作業内容 ▸ 建設業の業務プロセスの課題を述べた文書抜粋を、一字も変えずに全文書き写すこと。

文書抜粋 ▸
·····
多くの建設業の現場では、今なおアナログな業務プロセスが根強く残っており、それが非効率を生む原因となっています。
まずは、ワークフローシステムの必要性を理解するために、建設業でよく見られる業務プロセスの課題を具体的に見ていきましょう。
拠点間で発生する非効率な承認リレー
本社や支店、そして各建設現場など、建設業においては複数の拠点で業務が進められます。そうしたなか、申請書や報告書を承認してもらうため、書類を拠点間で郵送したり、担当者が直接届けたりするケースも少なくありません。
このような運用は、承認までに多くの時間がかかってしまい、承認者が不在であればその時点で業務は停滞してしまいます。このような時間的・物理的な制約による承認の遅れは、プロジェクト全体の進行に影響を及ぼす深刻な課題です。
保管場所に困る膨大な安全書類や図面、契約書
建設業では、安全管理に関する書類(グリーンファイル)や設計図面、契約書、各種申請書など、法律で保管が義務付けられている書類が数多く存在します。
これらの書類はプロジェクト終了後も一定期間保管する必要があり、オフィスの書庫や倉庫を圧迫します。また、紙媒体での保管は、必要な書類を探し出すのに時間がかかるだけでなく、紛失や劣化のリスクも伴います。
·····
記録一覧 ▸
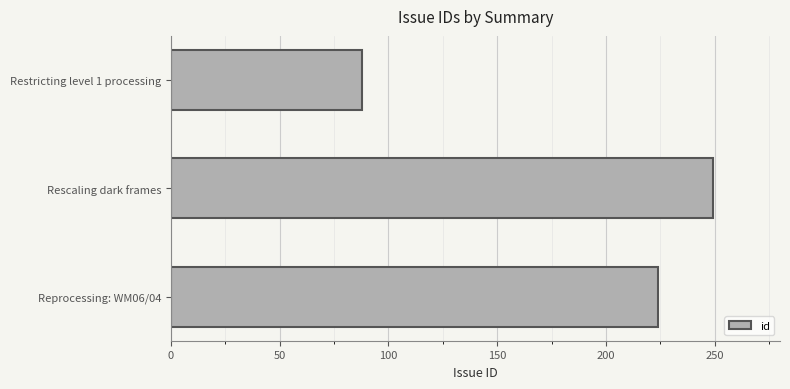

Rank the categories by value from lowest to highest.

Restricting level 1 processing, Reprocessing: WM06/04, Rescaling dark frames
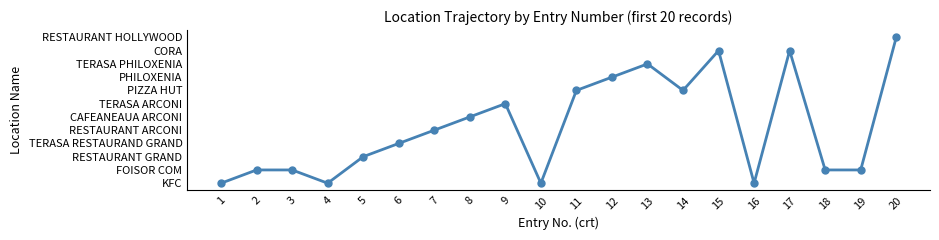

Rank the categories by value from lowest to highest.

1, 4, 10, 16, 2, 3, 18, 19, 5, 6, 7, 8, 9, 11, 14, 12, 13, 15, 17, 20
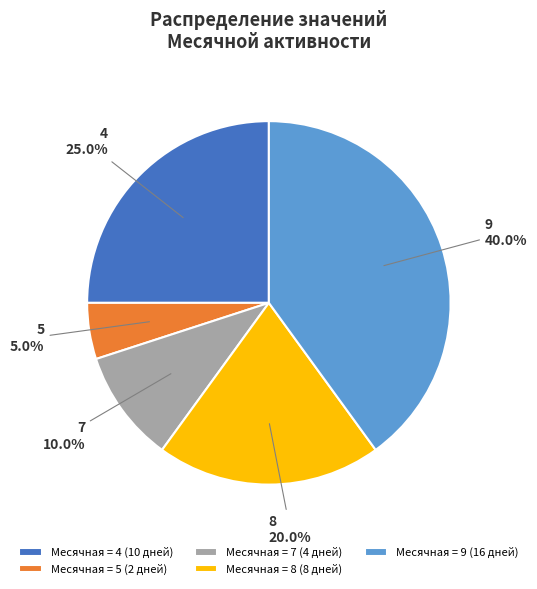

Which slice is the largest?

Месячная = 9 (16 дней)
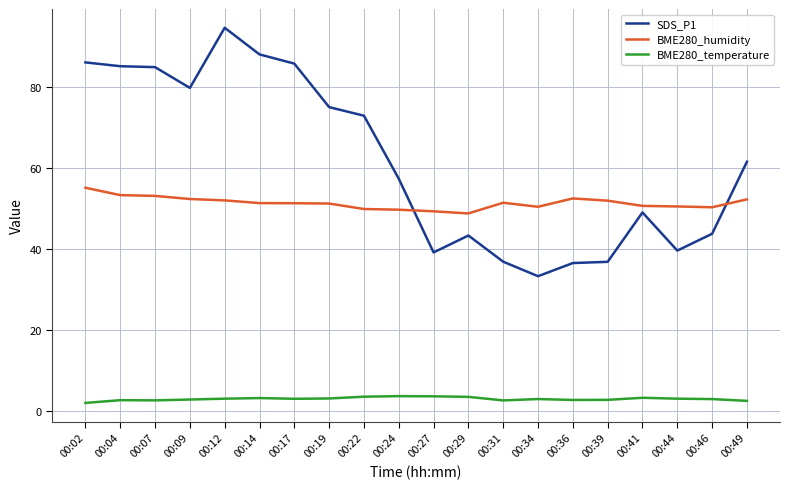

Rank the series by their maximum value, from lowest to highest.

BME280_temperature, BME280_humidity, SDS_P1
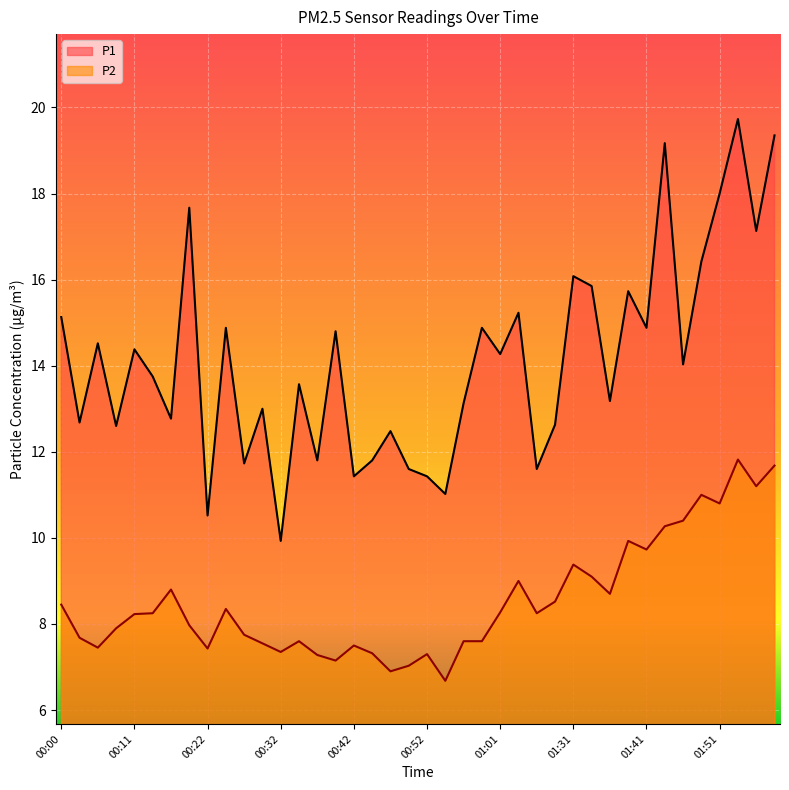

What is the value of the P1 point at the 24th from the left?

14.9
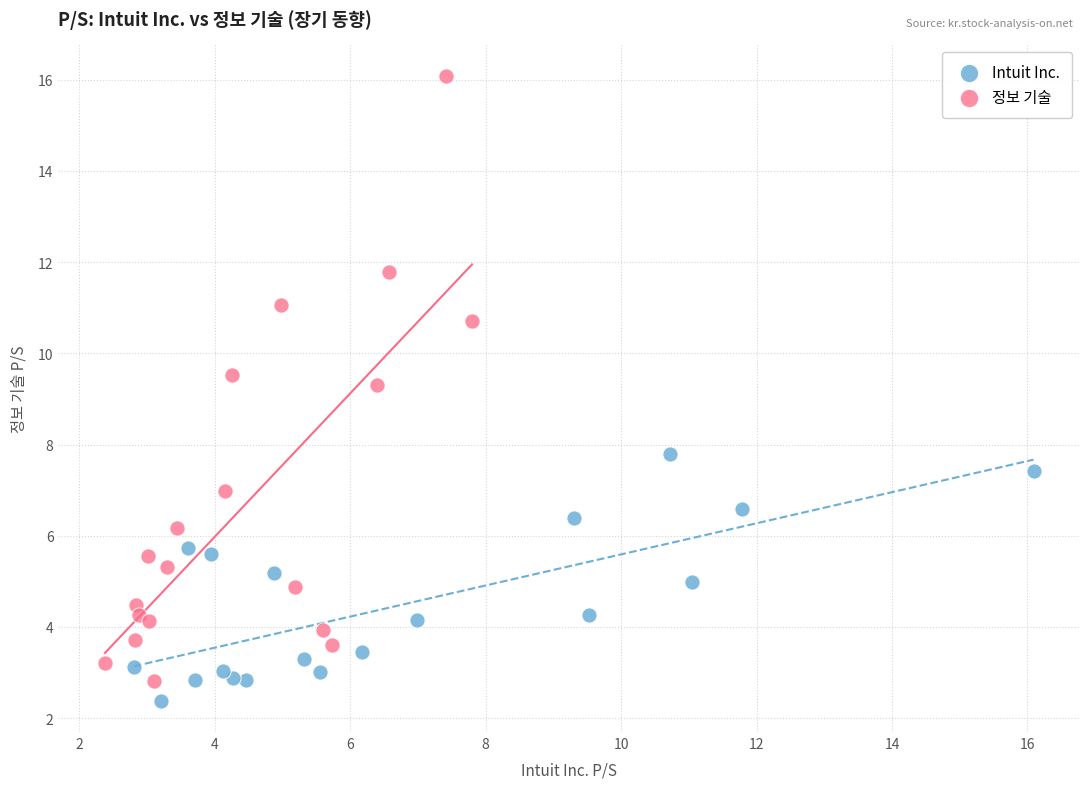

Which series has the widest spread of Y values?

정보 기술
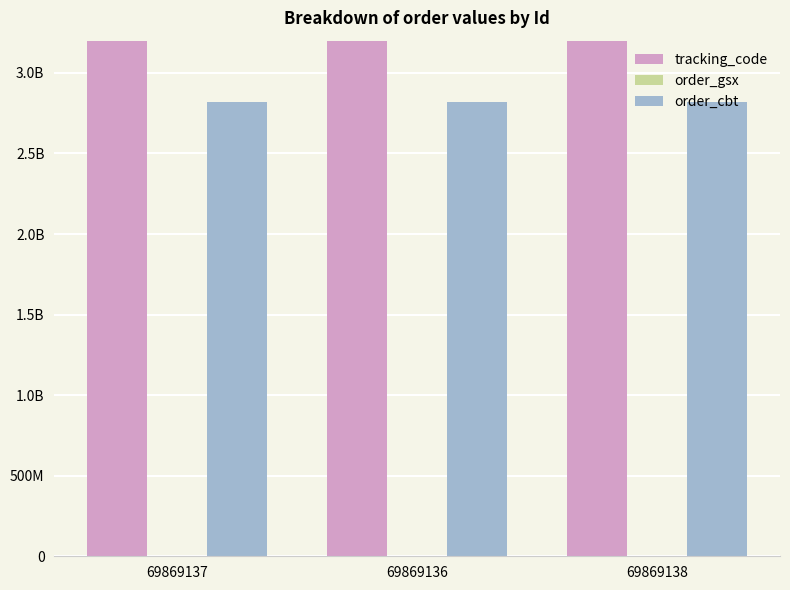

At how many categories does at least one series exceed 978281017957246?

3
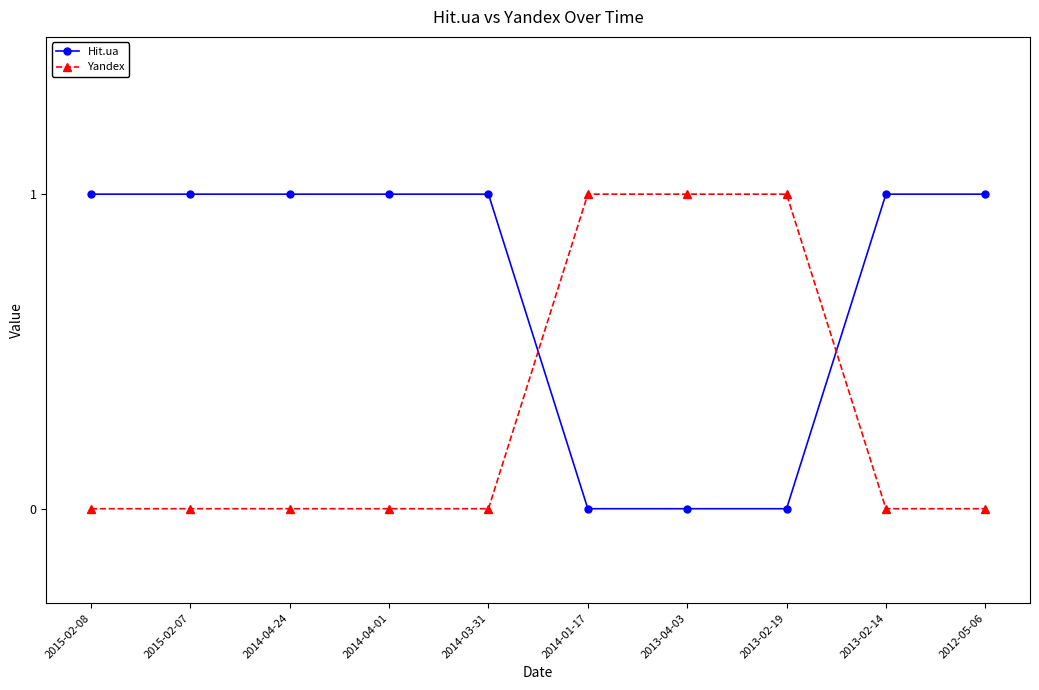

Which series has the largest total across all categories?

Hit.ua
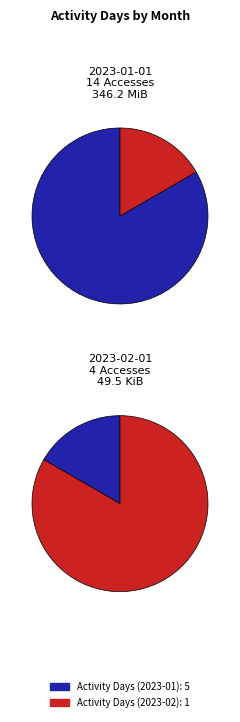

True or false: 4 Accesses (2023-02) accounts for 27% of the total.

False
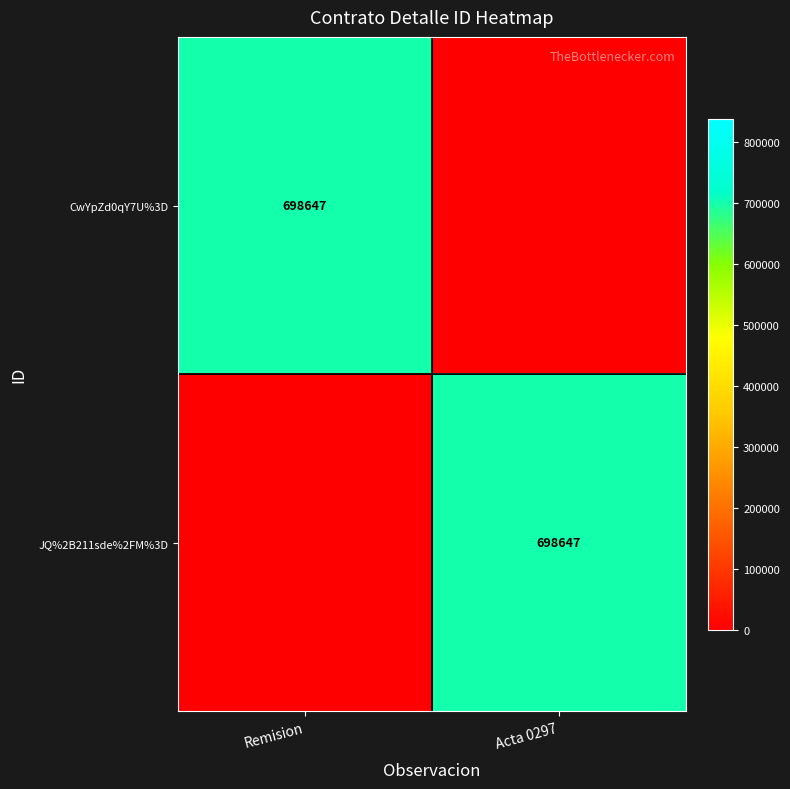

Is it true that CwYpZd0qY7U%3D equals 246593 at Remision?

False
·····
解答文 ▸
多くの建設業の現場では、今なおアナログな業務プロセスが根強く残っており、それが非効率を生む原因となっています。
まずは、ワークフローシステムの必要性を理解するために、建設業でよく見られる業務プロセスの課題を具体的に見ていきましょう。
拠点間で発生する非効率な承認リレー
本社や支店、そして各建設現場など、建設業においては複数の拠点で業務が進められます。そうしたなか、申請書や報告書を承認してもらうため、書類を拠点間で郵送したり、担当者が直接届けたりするケースも少なくありません。
このような運用は、承認までに多くの時間がかかってしまい、承認者が不在であればその時点で業務は停滞してしまいます。このような時間的・物理的な制約による承認の遅れは、プロジェクト全体の進行に影響を及ぼす深刻な課題です。
保管場所に困る膨大な安全書類や図面、契約書
建設業では、安全管理に関する書類(グリーンファイル)や設計図面、契約書、各種申請書など、法律で保管が義務付けられている書類が数多く存在します。
これらの書類はプロジェクト終了後も一定期間保管する必要があり、オフィスの書庫や倉庫を圧迫します。また、紙媒体での保管は、必要な書類を探し出すのに時間がかかるだけでなく、紛失や劣化のリスクも伴います。